I have a thread doing a lot of CPU-intensive processing, which seems to be blocking out other threads. How do I limit it?

This is for web2py specifically, but a general solution would be fine.

回答1:

I actually just ended up diving into this issue not long ago, you wont be able to change the thread priority but there are ways around this.

To give you a bit of background on the problem, in the cPython implementation CPU bound threads can cause other threads to starve because of the way the Global Interpreter Lock or GIL is released and acquired. Oddly enough this problem is made worse in a multicore environment. A really detailed analysis and presentation on this issue was done by David Beazley which you can find at http://www.dabeaz.com/python/GIL.pdf. He has several blog posts that go into more detail. They're long but quite fascinating.

The short version is that the CPU bound thread releases and reacquires the GIL before the other threads can be woken up to grab it.

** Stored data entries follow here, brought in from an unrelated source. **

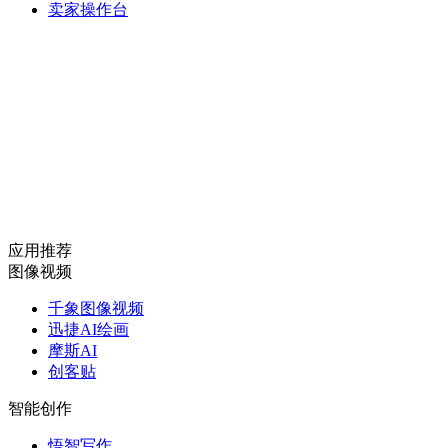
卖家操作台
应用推荐
图像视频
千象图像视频
迅捷AI绘画
摩斯AI
创客贴
智能创作
悟智写作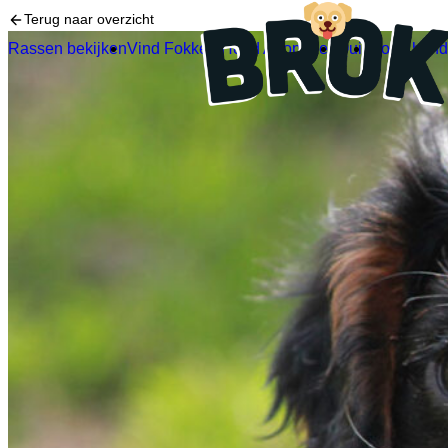
Terug naar overzicht
Rassen bekijken
Vind Fokkers
Hond Adopteren
Quiz
Soort hon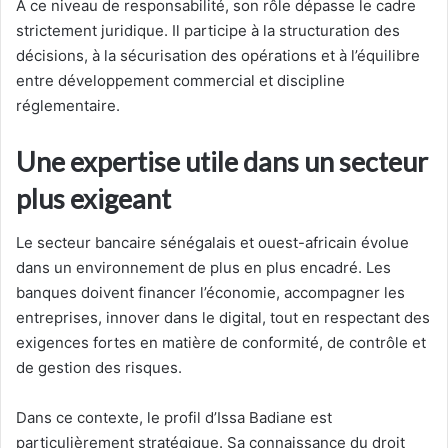
À ce niveau de responsabilité, son rôle dépasse le cadre
strictement juridique. Il participe à la structuration des
décisions, à la sécurisation des opérations et à l’équilibre
entre développement commercial et discipline
réglementaire.
Une expertise utile dans un secteur
plus exigeant
Le secteur bancaire sénégalais et ouest-africain évolue
dans un environnement de plus en plus encadré. Les
banques doivent financer l’économie, accompagner les
entreprises, innover dans le digital, tout en respectant des
exigences fortes en matière de conformité, de contrôle et
de gestion des risques.
Dans ce contexte, le profil d’Issa Badiane est
particulièrement stratégique. Sa connaissance du droit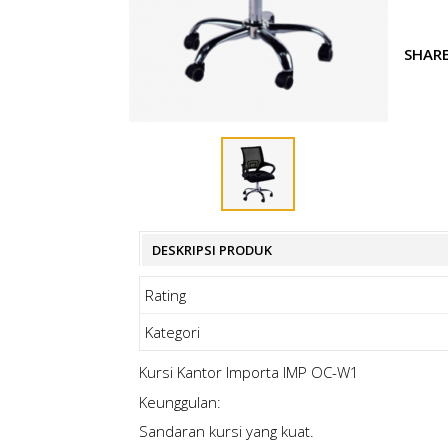
SHAR
DESKRIPSI PRODUK
Rating
Kategori
Kursi Kantor Importa IMP OC-W1
Keunggulan:
Sandaran kursi yang kuat.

Resulting in the CPU bound thread holding the GIL for more than 90% of the time.

There are some patterns you can use to work around this issue. For example you can run your CPU bound tasks in a completely different process. This will allow the operating system scheduler to manage resource sharing a lot better and should allow your web2py threads to continue to run since operating systems actually give preferential treatment to IO bound threads. The multiprocessing library is provided for cases such as this. It will require some more code to get it working but that should help.



回答2:

Which version of Python are you using? In 3.2, the GIL was changed to yield after fixed timeslices rather than after a certain number of high-level opcodes.

Even with that change, running CPU-intensive code can affect the latency of your web app (and conversely, the IO-sensitive part will prevent the CPU-intensive part from occupying an entire core). You should just spin off tasks to worker processes using a queue like beanstalkd, and let the OS scheduler do its thing.